TASK TO COMPLETE: Please copy the data below exactly; none of the pictures in it belong in the copy.

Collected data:
#####

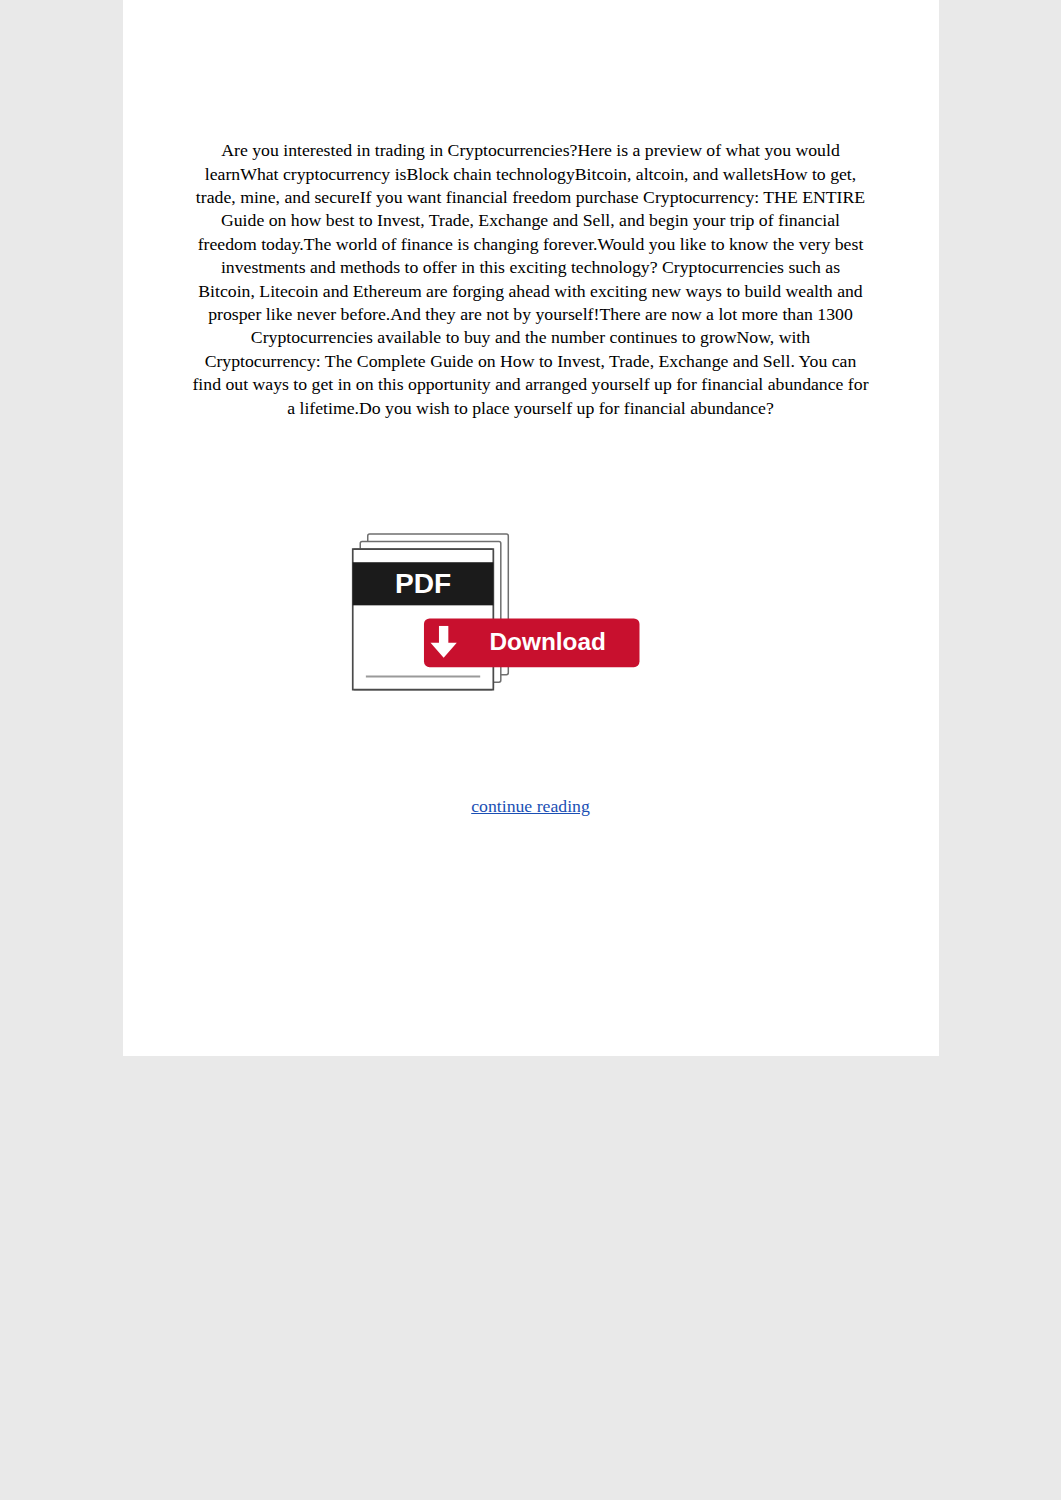Are you interested in trading in Cryptocurrencies?Here is a preview of what you would learnWhat cryptocurrency isBlock chain technologyBitcoin, altcoin, and walletsHow to get, trade, mine, and secureIf you want financial freedom purchase Cryptocurrency: THE ENTIRE Guide on how best to Invest, Trade, Exchange and Sell, and begin your trip of financial freedom today.The world of finance is changing forever.Would you like to know the very best investments and methods to offer in this exciting technology? Cryptocurrencies such as Bitcoin, Litecoin and Ethereum are forging ahead with exciting new ways to build wealth and prosper like never before.And they are not by yourself!There are now a lot more than 1300 Cryptocurrencies available to buy and the number continues to growNow, with Cryptocurrency: The Complete Guide on How to Invest, Trade, Exchange and Sell. You can find out ways to get in on this opportunity and arranged yourself up for financial abundance for a lifetime.Do you wish to place yourself up for financial abundance?
PDF Download PDF Download
continue reading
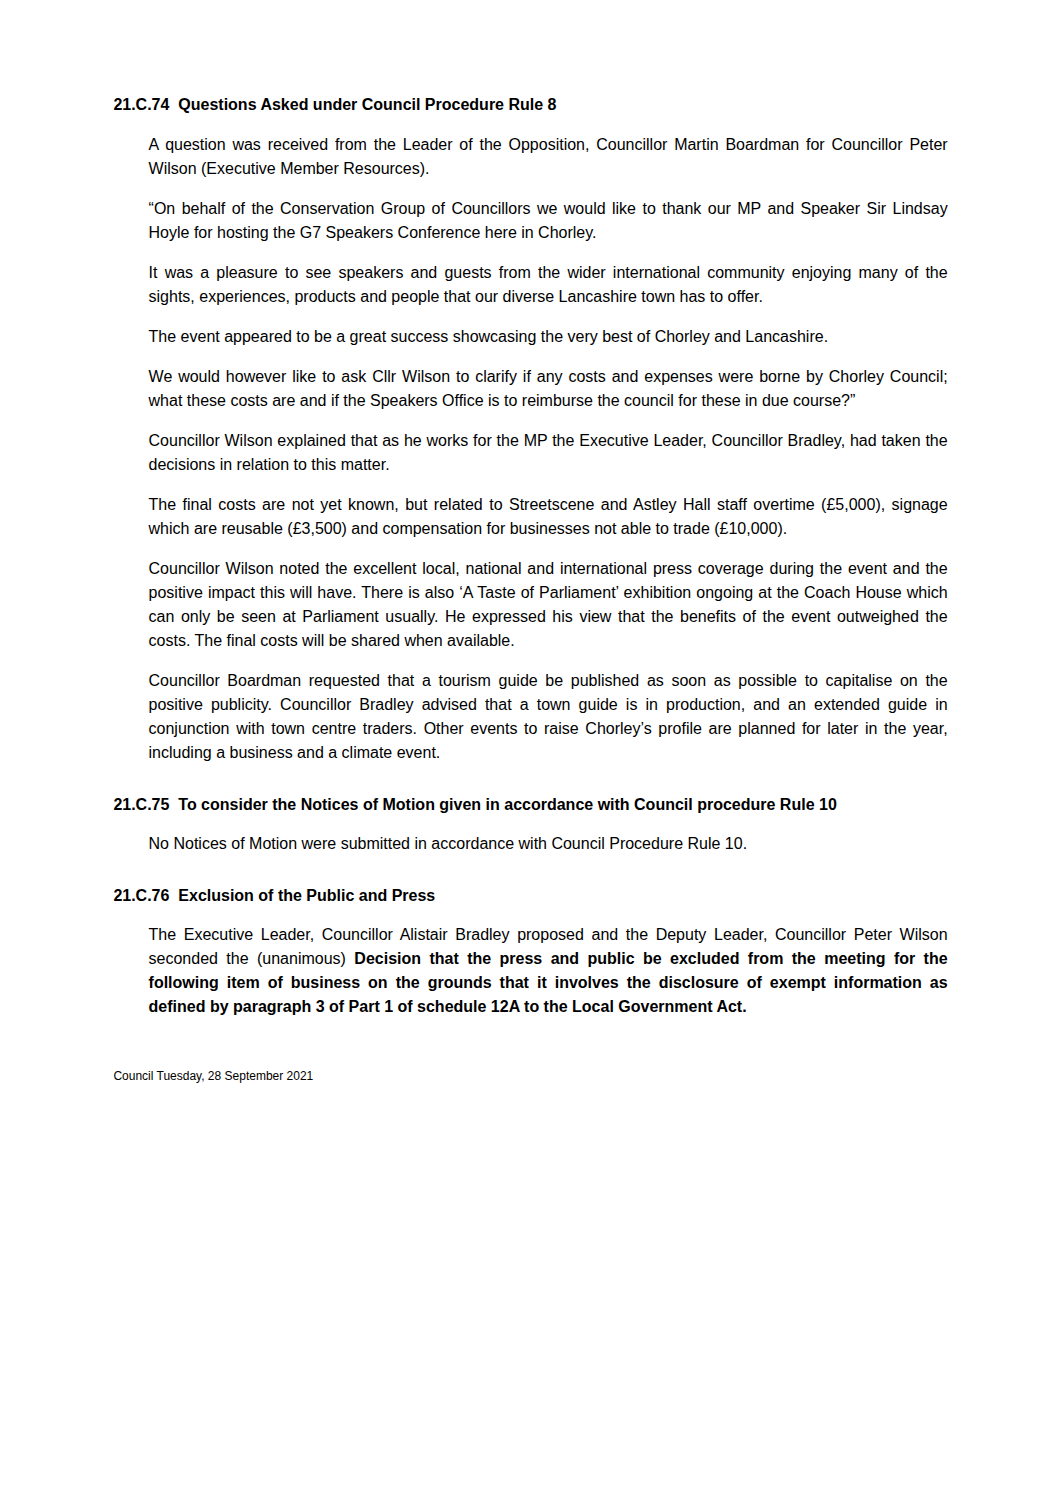21.C.74 Questions Asked under Council Procedure Rule 8
A question was received from the Leader of the Opposition, Councillor Martin Boardman for Councillor Peter Wilson (Executive Member Resources).
“On behalf of the Conservation Group of Councillors we would like to thank our MP and Speaker Sir Lindsay Hoyle for hosting the G7 Speakers Conference here in Chorley.
It was a pleasure to see speakers and guests from the wider international community enjoying many of the sights, experiences, products and people that our diverse Lancashire town has to offer.
The event appeared to be a great success showcasing the very best of Chorley and Lancashire.
We would however like to ask Cllr Wilson to clarify if any costs and expenses were borne by Chorley Council; what these costs are and if the Speakers Office is to reimburse the council for these in due course?”
Councillor Wilson explained that as he works for the MP the Executive Leader, Councillor Bradley, had taken the decisions in relation to this matter.
The final costs are not yet known, but related to Streetscene and Astley Hall staff overtime (£5,000), signage which are reusable (£3,500) and compensation for businesses not able to trade (£10,000).
Councillor Wilson noted the excellent local, national and international press coverage during the event and the positive impact this will have. There is also ‘A Taste of Parliament’ exhibition ongoing at the Coach House which can only be seen at Parliament usually. He expressed his view that the benefits of the event outweighed the costs. The final costs will be shared when available.
Councillor Boardman requested that a tourism guide be published as soon as possible to capitalise on the positive publicity. Councillor Bradley advised that a town guide is in production, and an extended guide in conjunction with town centre traders. Other events to raise Chorley’s profile are planned for later in the year, including a business and a climate event.
21.C.75 To consider the Notices of Motion given in accordance with Council procedure Rule 10
No Notices of Motion were submitted in accordance with Council Procedure Rule 10.
21.C.76 Exclusion of the Public and Press
The Executive Leader, Councillor Alistair Bradley proposed and the Deputy Leader, Councillor Peter Wilson seconded the (unanimous) Decision that the press and public be excluded from the meeting for the following item of business on the grounds that it involves the disclosure of exempt information as defined by paragraph 3 of Part 1 of schedule 12A to the Local Government Act.
Council Tuesday, 28 September 2021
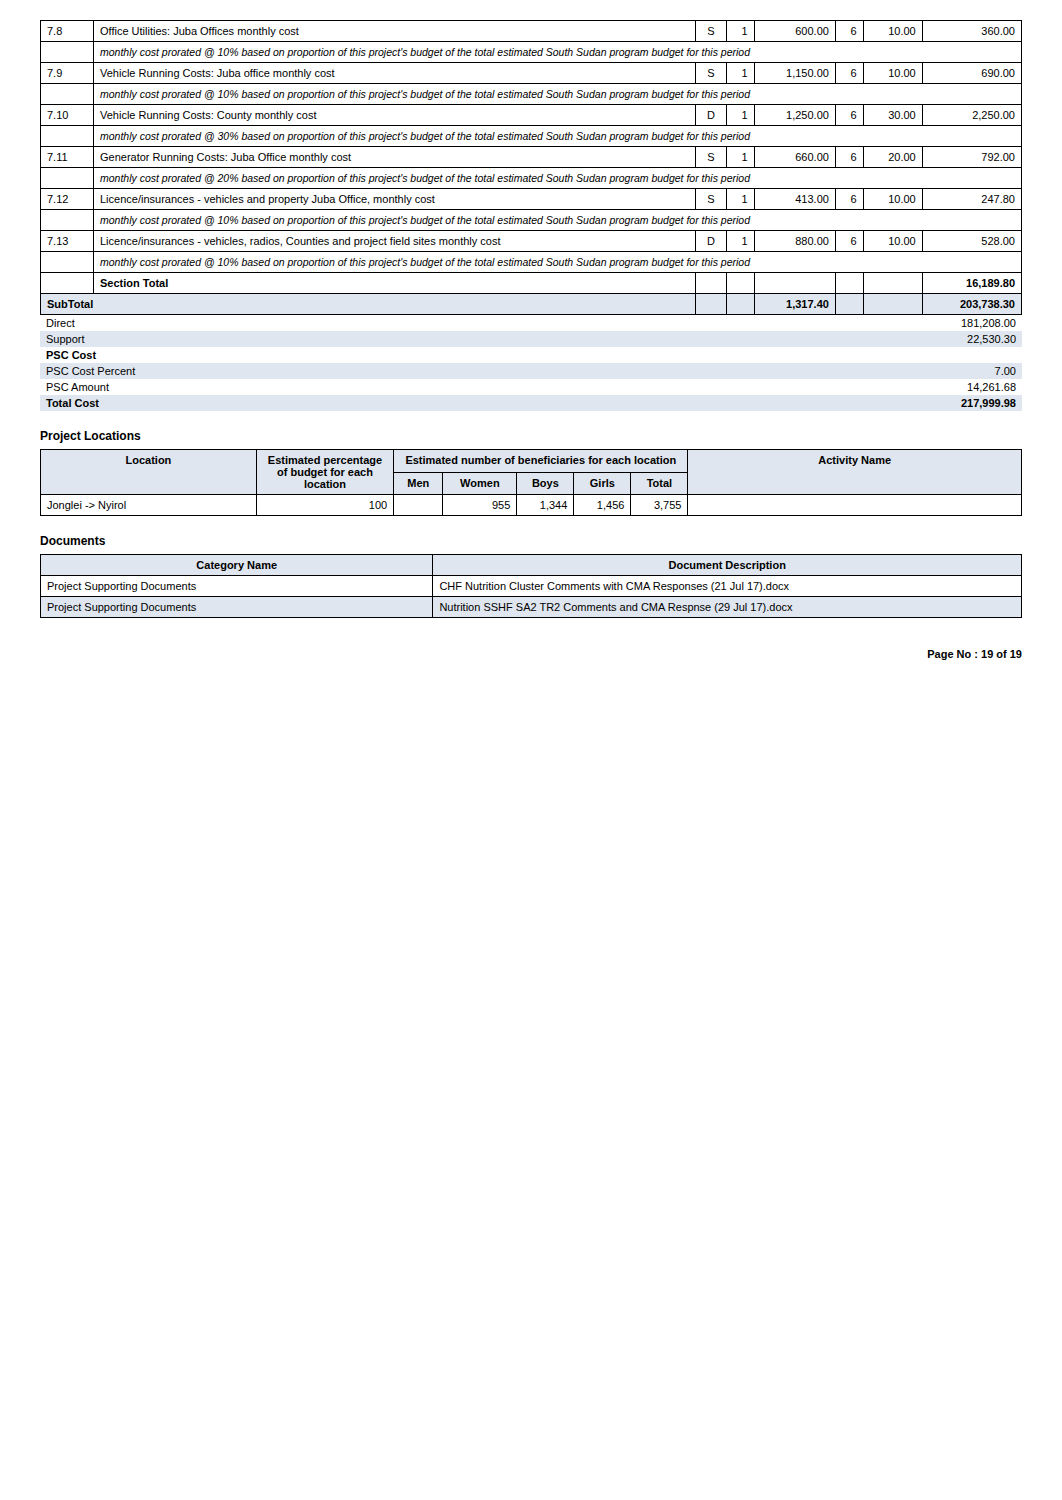| 7.8 | Office Utilities: Juba Offices monthly cost | S | 1 | 600.00 | 6 | 10.00 | 360.00 |
| | monthly cost prorated @ 10% based on proportion of this project's budget of the total estimated South Sudan program budget for this period |
| 7.9 | Vehicle Running Costs: Juba office monthly cost | S | 1 | 1,150.00 | 6 | 10.00 | 690.00 |
| | monthly cost prorated @ 10% based on proportion of this project's budget of the total estimated South Sudan program budget for this period |
| 7.10 | Vehicle Running Costs: County monthly cost | D | 1 | 1,250.00 | 6 | 30.00 | 2,250.00 |
| | monthly cost prorated @ 30% based on proportion of this project's budget of the total estimated South Sudan program budget for this period |
| 7.11 | Generator Running Costs: Juba Office monthly cost | S | 1 | 660.00 | 6 | 20.00 | 792.00 |
| | monthly cost prorated @ 20% based on proportion of this project's budget of the total estimated South Sudan program budget for this period |
| 7.12 | Licence/insurances - vehicles and property Juba Office, monthly cost | S | 1 | 413.00 | 6 | 10.00 | 247.80 |
| | monthly cost prorated @ 10% based on proportion of this project's budget of the total estimated South Sudan program budget for this period |
| 7.13 | Licence/insurances - vehicles, radios, Counties and project field sites monthly cost | D | 1 | 880.00 | 6 | 10.00 | 528.00 |
| | monthly cost prorated @ 10% based on proportion of this project's budget of the total estimated South Sudan program budget for this period |
| | Section Total | | | | | | 16,189.80 |
| SubTotal | | | 1,317.40 | | | 203,738.30 |
| Direct | 181,208.00 |
| Support | 22,530.30 |
| PSC Cost | |
| PSC Cost Percent | 7.00 |
| PSC Amount | 14,261.68 |
| Total Cost | 217,999.98 |
Project Locations
| Location | Estimated percentage of budget for each location | Estimated number of beneficiaries for each location | Activity Name |
| --- | --- | --- | --- |
| Men | Women | Boys | Girls | Total |
| Jonglei -> Nyirol | 100 | | 955 | 1,344 | 1,456 | 3,755 | |
Documents
| Category Name | Document Description |
| --- | --- |
| Project Supporting Documents | CHF Nutrition Cluster Comments with CMA Responses (21 Jul 17).docx |
| Project Supporting Documents | Nutrition SSHF SA2 TR2 Comments and CMA Respnse (29 Jul 17).docx |
Page No : 19 of 19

#####

OUTPUT OF THE TASK:
Are you interested in trading in Cryptocurrencies?Here is a preview of what you would learnWhat cryptocurrency isBlock chain technologyBitcoin, altcoin, and walletsHow to get, trade, mine, and secureIf you want financial freedom purchase Cryptocurrency: THE ENTIRE Guide on how best to Invest, Trade, Exchange and Sell, and begin your trip of financial freedom today.The world of finance is changing forever.Would you like to know the very best investments and methods to offer in this exciting technology? Cryptocurrencies such as Bitcoin, Litecoin and Ethereum are forging ahead with exciting new ways to build wealth and prosper like never before.And they are not by yourself!There are now a lot more than 1300 Cryptocurrencies available to buy and the number continues to growNow, with Cryptocurrency: The Complete Guide on How to Invest, Trade, Exchange and Sell. You can find out ways to get in on this opportunity and arranged yourself up for financial abundance for a lifetime.Do you wish to place yourself up for financial abundance?
PDF Download PDF Download
continue reading
21.C.74 Questions Asked under Council Procedure Rule 8
A question was received from the Leader of the Opposition, Councillor Martin Boardman for Councillor Peter Wilson (Executive Member Resources).
“On behalf of the Conservation Group of Councillors we would like to thank our MP and Speaker Sir Lindsay Hoyle for hosting the G7 Speakers Conference here in Chorley.
It was a pleasure to see speakers and guests from the wider international community enjoying many of the sights, experiences, products and people that our diverse Lancashire town has to offer.
The event appeared to be a great success showcasing the very best of Chorley and Lancashire.
We would however like to ask Cllr Wilson to clarify if any costs and expenses were borne by Chorley Council; what these costs are and if the Speakers Office is to reimburse the council for these in due course?”
Councillor Wilson explained that as he works for the MP the Executive Leader, Councillor Bradley, had taken the decisions in relation to this matter.
The final costs are not yet known, but related to Streetscene and Astley Hall staff overtime (£5,000), signage which are reusable (£3,500) and compensation for businesses not able to trade (£10,000).
Councillor Wilson noted the excellent local, national and international press coverage during the event and the positive impact this will have. There is also ‘A Taste of Parliament’ exhibition ongoing at the Coach House which can only be seen at Parliament usually. He expressed his view that the benefits of the event outweighed the costs. The final costs will be shared when available.
Councillor Boardman requested that a tourism guide be published as soon as possible to capitalise on the positive publicity. Councillor Bradley advised that a town guide is in production, and an extended guide in conjunction with town centre traders. Other events to raise Chorley’s profile are planned for later in the year, including a business and a climate event.
21.C.75 To consider the Notices of Motion given in accordance with Council procedure Rule 10
No Notices of Motion were submitted in accordance with Council Procedure Rule 10.
21.C.76 Exclusion of the Public and Press
The Executive Leader, Councillor Alistair Bradley proposed and the Deputy Leader, Councillor Peter Wilson seconded the (unanimous) Decision that the press and public be excluded from the meeting for the following item of business on the grounds that it involves the disclosure of exempt information as defined by paragraph 3 of Part 1 of schedule 12A to the Local Government Act.
Council Tuesday, 28 September 2021
| 7.8 | Office Utilities: Juba Offices monthly cost | S | 1 | 600.00 | 6 | 10.00 | 360.00 |
| | monthly cost prorated @ 10% based on proportion of this project's budget of the total estimated South Sudan program budget for this period |
| 7.9 | Vehicle Running Costs: Juba office monthly cost | S | 1 | 1,150.00 | 6 | 10.00 | 690.00 |
| | monthly cost prorated @ 10% based on proportion of this project's budget of the total estimated South Sudan program budget for this period |
| 7.10 | Vehicle Running Costs: County monthly cost | D | 1 | 1,250.00 | 6 | 30.00 | 2,250.00 |
| | monthly cost prorated @ 30% based on proportion of this project's budget of the total estimated South Sudan program budget for this period |
| 7.11 | Generator Running Costs: Juba Office monthly cost | S | 1 | 660.00 | 6 | 20.00 | 792.00 |
| | monthly cost prorated @ 20% based on proportion of this project's budget of the total estimated South Sudan program budget for this period |
| 7.12 | Licence/insurances - vehicles and property Juba Office, monthly cost | S | 1 | 413.00 | 6 | 10.00 | 247.80 |
| | monthly cost prorated @ 10% based on proportion of this project's budget of the total estimated South Sudan program budget for this period |
| 7.13 | Licence/insurances - vehicles, radios, Counties and project field sites monthly cost | D | 1 | 880.00 | 6 | 10.00 | 528.00 |
| | monthly cost prorated @ 10% based on proportion of this project's budget of the total estimated South Sudan program budget for this period |
| | Section Total | | | | | | 16,189.80 |
| SubTotal | | | 1,317.40 | | | 203,738.30 |
| Direct | 181,208.00 |
| Support | 22,530.30 |
| PSC Cost | |
| PSC Cost Percent | 7.00 |
| PSC Amount | 14,261.68 |
| Total Cost | 217,999.98 |
Project Locations
| Location | Estimated percentage of budget for each location | Estimated number of beneficiaries for each location | Activity Name |
| --- | --- | --- | --- |
| Men | Women | Boys | Girls | Total |
| Jonglei -> Nyirol | 100 | | 955 | 1,344 | 1,456 | 3,755 | |
Documents
| Category Name | Document Description |
| --- | --- |
| Project Supporting Documents | CHF Nutrition Cluster Comments with CMA Responses (21 Jul 17).docx |
| Project Supporting Documents | Nutrition SSHF SA2 TR2 Comments and CMA Respnse (29 Jul 17).docx |
Page No : 19 of 19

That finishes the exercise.